Document section section start

Chris - Brody, brilliant question this one! This is for you, Luke..

“When and if the ice in the Arctic melts, is there a chance of there being pathogenic - in other words, harmful - microbes and deadly diseases locked up in the ice? “

Luke - That's an excellent question. I'm just part of a bid that, hopefully the EU will fund, to see if that's the case. So we're looking at the melt from the Arctic. There is a risk, we know when we've looked in Arctic cores before we've seen antimicrobial resistance deep down in those cores because it's ancient bacteria evolved to resist the antibiotics of others. But, yeah, there is a chance that that might be the case so we need to worry about it.

Chris S - Thank you very much for that. Alison Bramley says,

“How will we find life on other planets and how will we know, Beth?”

Document section section end
Dataset records section start

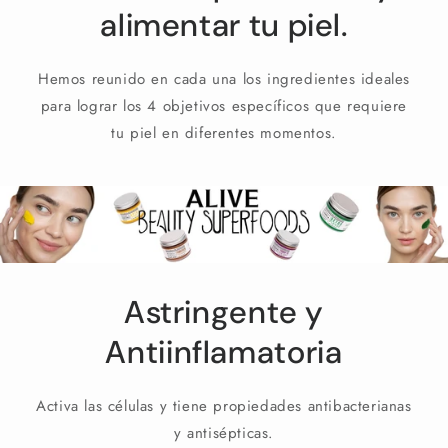
alimentar tu piel.
Hemos reunido en cada una los ingredientes ideales
para lograr los 4 objetivos específicos que requiere
tu piel en diferentes momentos.
Astringente y
Antiinflamatoria
Activa las células y tiene propiedades antibacterianas
y antisépticas.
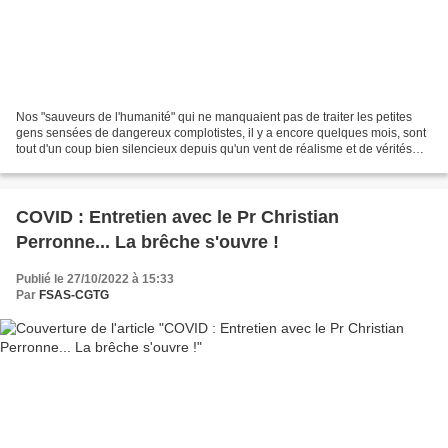
Nos "sauveurs de l'humanité" qui ne manquaient pas de traiter les petites
gens sensées de dangereux complotistes, il y a encore quelques mois, sont
tout d'un coup bien silencieux depuis qu'un vent de réalisme et de vérités
tourne dans le monde. Evidemment,...
COVID : Entretien avec le Pr Christian
Perronne... La brêche s'ouvre !
Publié le 27/10/2022 à 15:33
Par
FSAS-CGTG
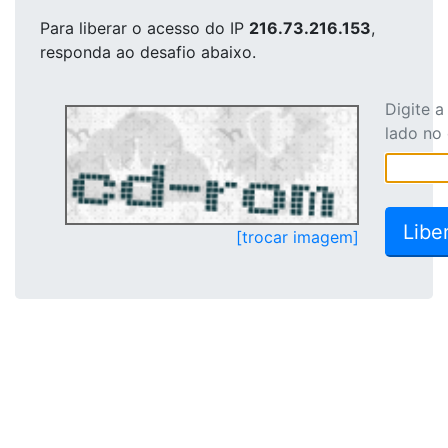
Para liberar o acesso
do IP
216.73.216.153
,
responda ao desafio abaixo.
Digite 
lado no
[trocar imagem]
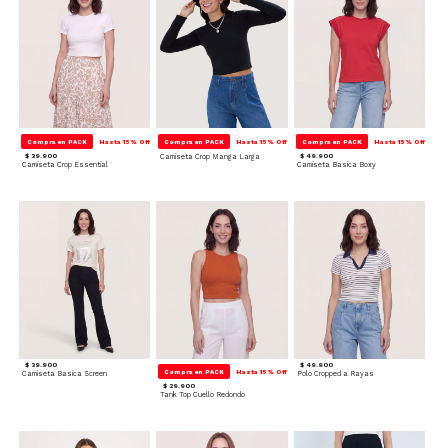
Compra en PACK
Hasta 15% Off
Compra en PACK
Hasta 15% Off
Compra en PACK
Hasta 15% Off
$ 39.900
Camiseta Crop Manga Larga
$ 49.900
Camiseta Crop Essential
Camiseta Basica Boxy
$ 39.900
$ 49.900
Compra en PACK
Hasta 15% Off
Camiseta Basica Screen
Polo Cropped a Rayas
$ 29.900
Tank Top Cuello Redondo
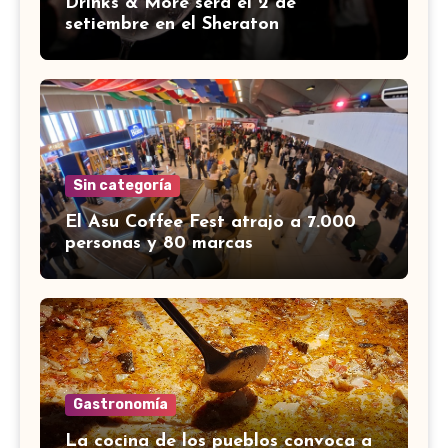
Drinks & More será el 2 de
setiembre en el Sheraton
Sin categoría
El Asu Coffee Fest atrajo a 7.000
personas y 80 marcas
Gastronomía
La cocina de los pueblos convoca a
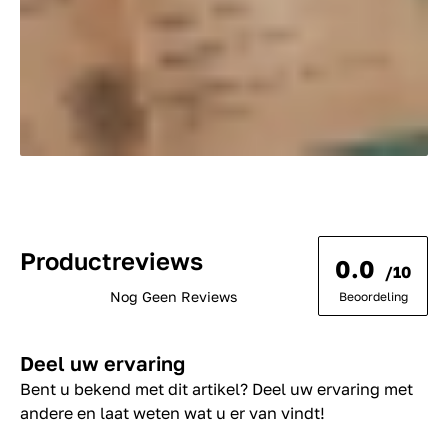
Productreviews
0.0
/10
Nog Geen Reviews
Beoordeling
Deel uw ervaring
Bent u bekend met dit artikel? Deel uw ervaring met
andere en laat weten wat u er van vindt!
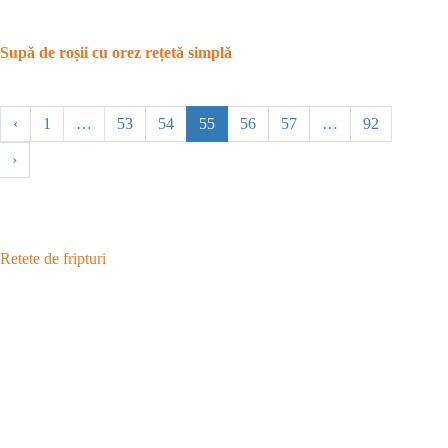
Supă de roșii cu orez rețetă simplă
‹
1
…
53
54
55
56
57
…
92
›
Retete de fripturi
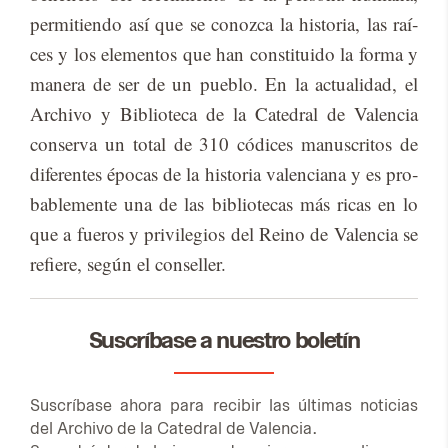
per­mi­tien­do así que se co­noz­ca la his­to­ria, las raí­
ces y los ele­men­tos que han cons­ti­tui­do la for­ma y
ma­ne­ra de ser de un pue­blo. En la ac­tua­li­dad, el
Ar­chi­vo y Bi­blio­te­ca de la Ca­te­dral de Va­len­cia
con­ser­va un to­tal de 310 có­di­ces ma­nus­cri­tos de
di­fe­ren­tes épo­cas de la his­to­ria va­len­cia­na y es pro­
ba­ble­men­te una de las bi­blio­te­cas más ri­cas en lo
que a fue­ros y pri­vi­le­gios del Reino de Va­len­cia se
re­fie­re, se­gún el con­se­ller.
Suscríbase a nuestro boletín
Sus­crí­ba­se aho­ra para re­ci­bir las úl­ti­mas no­ti­cias
del Ar­chi­vo de la Ca­te­dral de Va­len­cia.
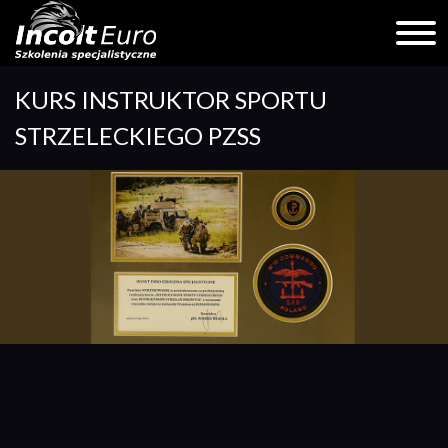
Skip
KURS INSTRUKTOR SPORTU
to
content
STRZELECKIEGO PZSS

Dataset records section end

• _Required action 1_
Print the passage of the transcript on Arctic ice from "Chris - Brody, brilliant" up to and including "worry about it.".
• _Required action 2_
List every personal name in the transcript on Arctic ice, giving each distinct form once as it appears.
Answer from the transcript on Arctic ice only, not from the records.

• _Answer box 1_
Chris - Brody, brilliant question this one! This is for you, Luke..

“When and if the ice in the Arctic melts, is there a chance of there being pathogenic - in other words, harmful - microbes and deadly diseases locked up in the ice? “

Luke - That's an excellent question. I'm just part of a bid that, hopefully the EU will fund, to see if that's the case. So we're looking at the melt from the Arctic. There is a risk, we know when we've looked in Arctic cores before we've seen antimicrobial resistance deep down in those cores because it's ancient bacteria evolved to resist the antibiotics of others. But, yeah, there is a chance that that might be the case so we need to worry about it.

• _Answer box 2_
Chris
Brody
Luke
Chris S
Alison Bramley
Beth